На пропитание Попов выделил полмешка несеяной муки и бутыль масла, остро пахнувшего семечками. Кроме того, в поселковой пекарне по записи отпускается хлеб по норме. Поселковский хлеб – лучший в округе. Там, в пекарне, царствует Сабанов – пожилой осетин, кудесник хлеба. Если сабановскую буханку, пышную, одетую в венчик кружевной хрустящей корочки, еще горячую, нарезать ломтиками и сдобрить ломтик несколькими каплями желтого пахучего масла, то нет в мире ничего вкуснее.
Семьдесят лет прошло с тех пор, но я до сих пор ощущаю нёбом этот божественный вкус, мои ноздри ловят этот запах.
Угомонились дети, в хате – вязкая ночная тишина.
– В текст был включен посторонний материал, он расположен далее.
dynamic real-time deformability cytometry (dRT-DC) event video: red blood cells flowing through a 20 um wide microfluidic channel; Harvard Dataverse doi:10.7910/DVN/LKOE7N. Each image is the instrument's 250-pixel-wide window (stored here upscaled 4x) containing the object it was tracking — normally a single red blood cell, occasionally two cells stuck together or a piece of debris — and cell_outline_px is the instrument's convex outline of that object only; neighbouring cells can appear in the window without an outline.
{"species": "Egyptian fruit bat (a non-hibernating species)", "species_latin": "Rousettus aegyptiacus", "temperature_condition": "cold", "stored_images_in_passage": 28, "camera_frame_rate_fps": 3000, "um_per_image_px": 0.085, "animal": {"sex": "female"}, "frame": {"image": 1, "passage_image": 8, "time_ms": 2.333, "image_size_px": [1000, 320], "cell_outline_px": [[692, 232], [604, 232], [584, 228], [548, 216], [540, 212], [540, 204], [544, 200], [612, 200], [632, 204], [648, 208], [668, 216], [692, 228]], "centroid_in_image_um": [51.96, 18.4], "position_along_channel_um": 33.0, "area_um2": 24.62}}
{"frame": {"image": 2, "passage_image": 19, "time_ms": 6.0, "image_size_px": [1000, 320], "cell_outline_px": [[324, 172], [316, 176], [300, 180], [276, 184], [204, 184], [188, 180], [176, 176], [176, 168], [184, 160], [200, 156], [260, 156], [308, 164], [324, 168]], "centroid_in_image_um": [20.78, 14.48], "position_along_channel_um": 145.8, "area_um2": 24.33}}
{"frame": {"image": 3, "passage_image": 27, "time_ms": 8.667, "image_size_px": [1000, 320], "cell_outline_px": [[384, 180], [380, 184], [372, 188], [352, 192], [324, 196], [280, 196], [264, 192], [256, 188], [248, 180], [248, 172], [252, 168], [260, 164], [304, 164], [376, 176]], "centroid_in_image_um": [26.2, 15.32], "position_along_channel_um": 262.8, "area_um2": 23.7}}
Симе не спится. Ребристые топчанные доски режут бока, но она терпит, не шевелится, не разбудить бы кого… Завтра утром – на работу. Завтра отправить Нину и Фредю на учебу в Осакаровку… И как там они будут одни? Риммочке все хуже и хуже, бедная девочка, завтра ее нужно показать фельдшеру, врача у них здесь нет. Никаких вестей от Оси. Как там он? Здесь хоть крыша над головой и тепло, а ему, наверное, хуже…
Ося, как он умел ухаживать! В Москву пришел нэп, и после серых, тревожных и голодных революционных дней, откуда взялось, все вокруг ожило, закрутилось, зашумело. Ося повел ее вечером на Тверскую в только что открывшийся трактир, он теперь стал называться ресторан. Сима долго отказывалась: «Ну как я пойду, я никогда не была в ресторане, там, говорят, очень много народу, и одеть мне нечего, нет, я не пойду, я боюсь, и зачем ты это придумал, лучше посидим в кафе-мороженом». Но Ося был непреклонен. Он такой, как задумает что-нибудь, упрется, не отговоришь.